Desde la maldición bíblica que nos condenó al hombre y a la mujer, aunque aún no existía la costumbre de diferenciar masculino y femenino ni la grafía @ para unir los géneros, a comer el pan con el sudor de nuestra frente, hasta nuestros días, este alimento ha sufrido desde las más encendidas alabanzas hasta los más hirientes menosprecios y acusaciones de culpabilidad de obesidades.
Inalcanzable para muchas familias en tiempos de penurias, cuando costaba más un pan que una jornada de trabajo. Tiempos hubo en que se le daba un beso reverencial y agradecido si caía al suelo o se dejaba en una ventana para que otro lo aprovechara.

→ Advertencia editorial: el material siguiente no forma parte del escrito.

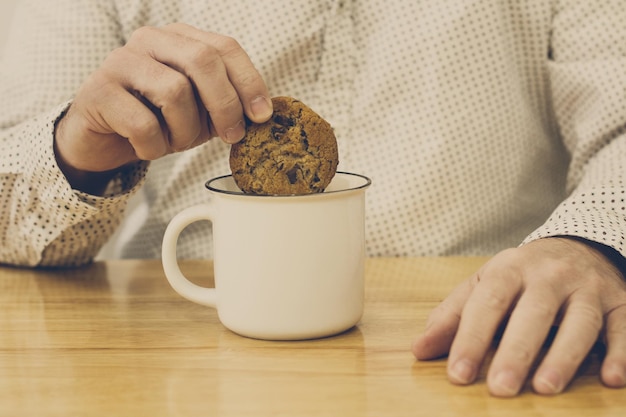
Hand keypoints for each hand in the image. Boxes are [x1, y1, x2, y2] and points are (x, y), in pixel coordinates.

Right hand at [54, 23, 272, 191]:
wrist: (102, 141)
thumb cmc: (157, 122)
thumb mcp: (200, 113)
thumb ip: (227, 106)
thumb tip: (262, 114)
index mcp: (179, 39)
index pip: (224, 47)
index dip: (249, 81)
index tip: (262, 116)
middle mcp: (150, 40)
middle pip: (202, 60)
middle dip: (225, 104)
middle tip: (232, 136)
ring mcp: (120, 61)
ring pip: (175, 91)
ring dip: (184, 130)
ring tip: (174, 141)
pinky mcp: (98, 91)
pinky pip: (142, 124)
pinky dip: (154, 147)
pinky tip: (147, 148)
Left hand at [411, 237, 625, 395]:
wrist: (578, 245)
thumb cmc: (521, 276)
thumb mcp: (483, 285)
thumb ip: (452, 316)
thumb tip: (419, 350)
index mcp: (510, 269)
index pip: (488, 302)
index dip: (471, 337)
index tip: (458, 374)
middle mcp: (550, 275)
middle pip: (534, 312)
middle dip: (516, 351)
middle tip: (501, 388)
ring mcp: (588, 287)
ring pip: (580, 321)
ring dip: (564, 356)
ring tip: (545, 388)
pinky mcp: (620, 302)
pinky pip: (624, 326)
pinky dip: (622, 352)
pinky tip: (612, 380)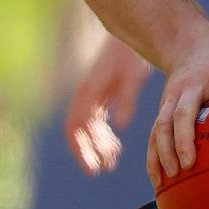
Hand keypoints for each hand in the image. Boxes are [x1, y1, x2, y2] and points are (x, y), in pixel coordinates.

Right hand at [63, 35, 150, 174]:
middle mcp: (85, 96)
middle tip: (104, 168)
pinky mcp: (99, 96)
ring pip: (88, 129)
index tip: (93, 169)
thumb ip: (126, 100)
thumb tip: (122, 126)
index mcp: (87, 93)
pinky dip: (102, 136)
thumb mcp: (132, 77)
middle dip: (88, 152)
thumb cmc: (130, 56)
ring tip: (112, 160)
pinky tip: (115, 146)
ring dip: (97, 145)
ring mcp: (91, 96)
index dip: (82, 150)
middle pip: (79, 131)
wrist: (129, 39)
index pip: (76, 128)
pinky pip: (95, 122)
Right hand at [147, 42, 208, 186]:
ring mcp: (174, 96)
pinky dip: (153, 157)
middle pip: (183, 109)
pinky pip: (155, 133)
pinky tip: (159, 182)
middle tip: (190, 162)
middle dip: (183, 136)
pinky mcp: (163, 107)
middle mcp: (193, 84)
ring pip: (163, 123)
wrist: (193, 47)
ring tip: (172, 176)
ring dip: (164, 149)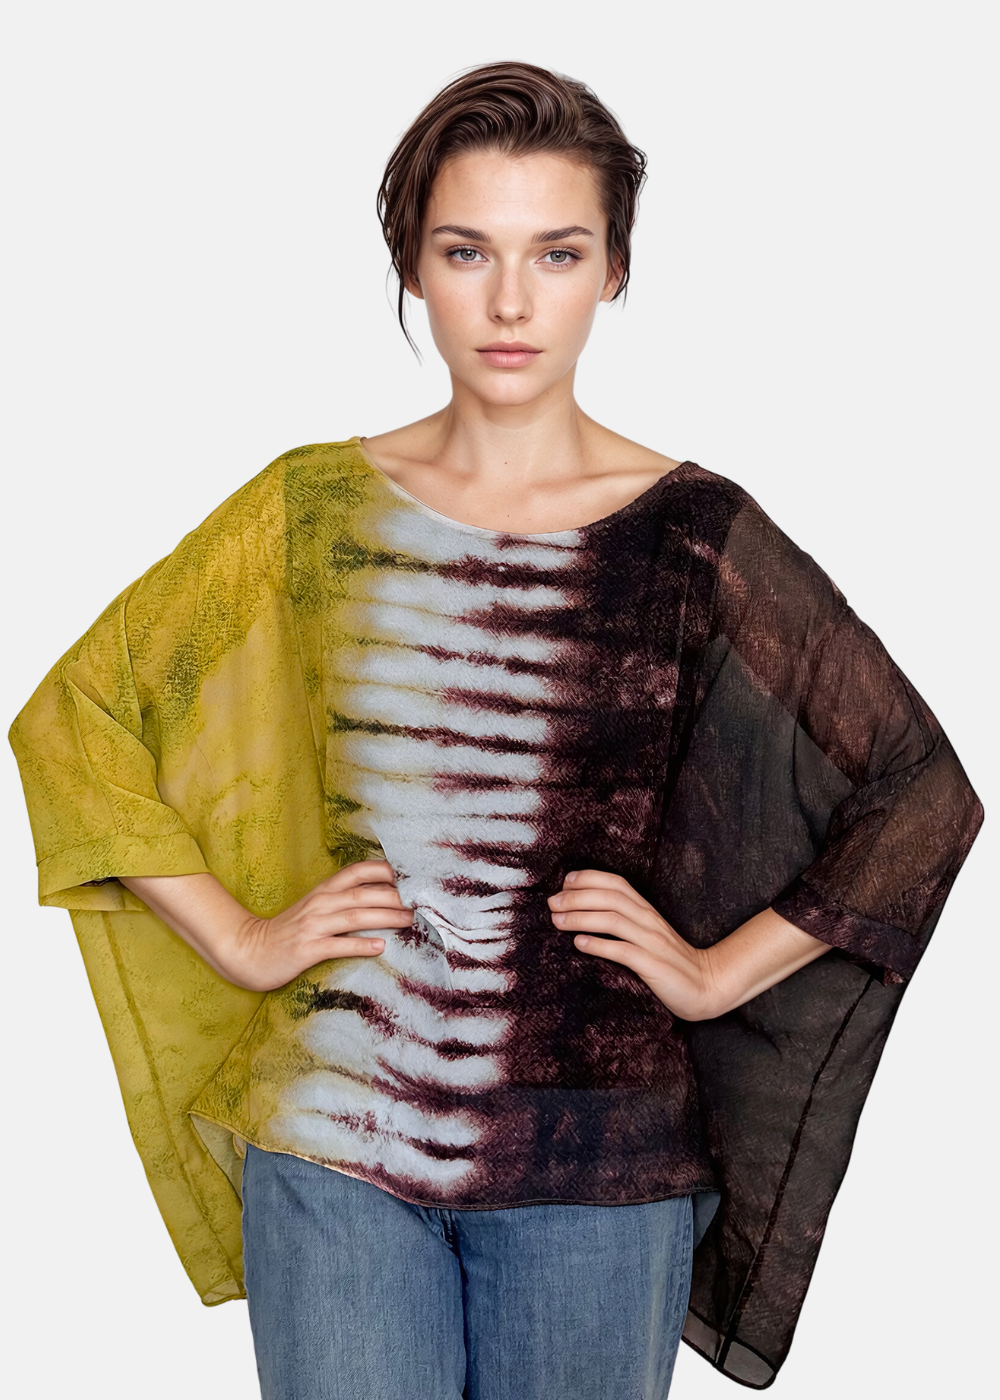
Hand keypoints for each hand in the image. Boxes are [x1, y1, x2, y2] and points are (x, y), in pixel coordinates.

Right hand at [227, 859, 413, 990]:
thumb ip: (342, 900)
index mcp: (323, 891)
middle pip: (364, 894)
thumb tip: (381, 897)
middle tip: (421, 903)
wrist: (248, 951)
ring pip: (356, 917)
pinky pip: (338, 945)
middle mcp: (320, 904)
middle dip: (396, 897)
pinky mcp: (306, 949)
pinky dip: (361, 945)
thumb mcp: (315, 908)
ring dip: (387, 917)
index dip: (386, 871)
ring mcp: (313, 926)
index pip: (358, 872)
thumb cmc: (288, 931)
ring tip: (410, 920)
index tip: (411, 878)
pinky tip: (381, 947)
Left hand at [547, 869, 717, 1019]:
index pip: (616, 883)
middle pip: (610, 897)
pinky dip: (599, 945)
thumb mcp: (647, 934)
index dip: (588, 878)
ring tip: (557, 921)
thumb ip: (623, 921)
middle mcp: (649, 921)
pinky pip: (623, 951)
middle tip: (551, 904)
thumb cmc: (669, 961)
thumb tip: (584, 913)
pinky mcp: (654, 966)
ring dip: (581, 918)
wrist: (707, 985)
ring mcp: (652, 942)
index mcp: (646, 910)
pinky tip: (579, 944)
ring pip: (613, 920)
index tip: (564, 883)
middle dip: (576, 897)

Formó parte de la niñez de los que hoy peinamos canas, acompañando con queso o chocolate, aceite y azúcar la merienda en las tardes de nuestra infancia. Era el rey de la mesa que los padres partían y repartían a todos los comensales.

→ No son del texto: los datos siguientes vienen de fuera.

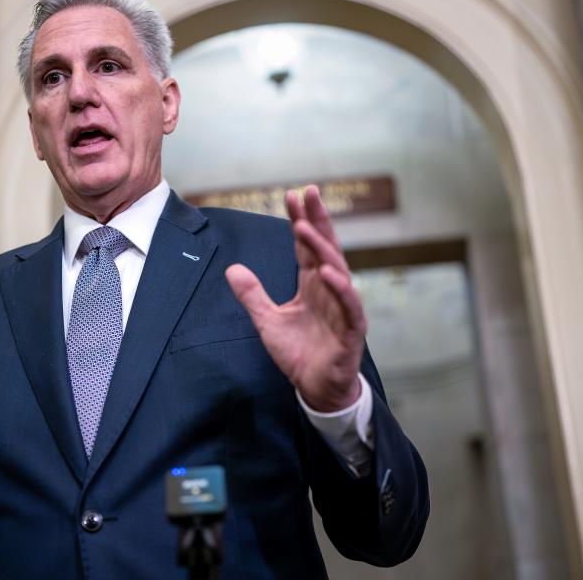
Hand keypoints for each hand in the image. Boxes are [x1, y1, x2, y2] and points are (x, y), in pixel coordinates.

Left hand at [225, 186, 365, 411]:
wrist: (316, 389)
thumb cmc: (299, 353)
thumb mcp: (267, 321)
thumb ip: (253, 295)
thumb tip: (231, 268)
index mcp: (312, 285)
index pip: (306, 247)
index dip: (300, 221)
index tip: (291, 195)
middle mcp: (330, 290)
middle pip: (325, 248)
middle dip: (317, 220)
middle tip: (309, 192)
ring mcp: (343, 308)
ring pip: (336, 271)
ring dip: (321, 248)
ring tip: (305, 227)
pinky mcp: (351, 330)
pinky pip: (349, 306)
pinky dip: (341, 289)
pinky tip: (329, 273)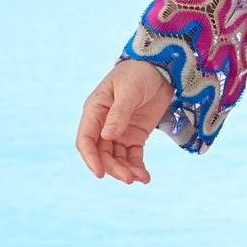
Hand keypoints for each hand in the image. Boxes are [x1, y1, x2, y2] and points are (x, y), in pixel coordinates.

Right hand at [76, 60, 174, 184]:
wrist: (161, 68)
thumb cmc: (138, 73)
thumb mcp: (128, 90)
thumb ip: (118, 113)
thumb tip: (107, 136)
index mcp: (94, 111)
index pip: (86, 140)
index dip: (91, 158)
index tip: (100, 173)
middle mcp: (103, 124)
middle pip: (102, 153)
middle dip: (114, 168)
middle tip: (129, 179)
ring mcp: (119, 131)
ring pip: (117, 158)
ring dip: (126, 170)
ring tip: (141, 178)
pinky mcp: (135, 136)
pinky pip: (133, 156)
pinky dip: (137, 167)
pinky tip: (145, 177)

Después lo degeneraron en forma de barras con vocación de chicle y prisas de ejecutivo. Tan poco se tarda en hacerlas como en convertirse en gomas elásticas.

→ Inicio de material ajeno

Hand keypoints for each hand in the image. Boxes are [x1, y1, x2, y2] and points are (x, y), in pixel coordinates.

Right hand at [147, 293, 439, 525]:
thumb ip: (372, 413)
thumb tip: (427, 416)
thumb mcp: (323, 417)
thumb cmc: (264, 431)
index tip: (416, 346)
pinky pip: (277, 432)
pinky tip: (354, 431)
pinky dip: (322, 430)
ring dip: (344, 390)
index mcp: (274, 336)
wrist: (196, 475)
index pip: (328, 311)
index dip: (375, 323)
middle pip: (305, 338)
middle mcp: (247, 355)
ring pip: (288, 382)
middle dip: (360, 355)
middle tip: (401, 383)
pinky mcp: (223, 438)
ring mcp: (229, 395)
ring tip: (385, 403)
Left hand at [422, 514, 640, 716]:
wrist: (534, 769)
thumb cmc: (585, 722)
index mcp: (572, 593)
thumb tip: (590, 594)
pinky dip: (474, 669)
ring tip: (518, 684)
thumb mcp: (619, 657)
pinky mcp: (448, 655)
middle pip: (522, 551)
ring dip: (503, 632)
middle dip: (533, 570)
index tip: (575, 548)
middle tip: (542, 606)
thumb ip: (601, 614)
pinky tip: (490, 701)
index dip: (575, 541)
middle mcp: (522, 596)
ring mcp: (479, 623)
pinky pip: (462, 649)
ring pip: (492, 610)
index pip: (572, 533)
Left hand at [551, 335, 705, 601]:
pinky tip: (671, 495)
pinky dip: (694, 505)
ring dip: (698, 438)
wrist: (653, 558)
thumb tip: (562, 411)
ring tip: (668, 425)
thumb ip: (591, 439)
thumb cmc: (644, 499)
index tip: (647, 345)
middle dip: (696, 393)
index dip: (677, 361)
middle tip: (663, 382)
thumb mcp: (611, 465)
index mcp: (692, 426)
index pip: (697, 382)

Ahora vuelven a ponerlo de moda en las llamadas boutiques del pan, a vestirlo de pijo en tiendas exclusivas, acicalado con aditamentos y relleno de pasas, nueces o hierbas aromáticas.Bien para los que les guste, pero el pan no necesita tanto para estar bueno, sólo buenas materias primas maduradas al sol y a los aires morenos de nuestra tierra y tiempo adecuado de cocción en el horno.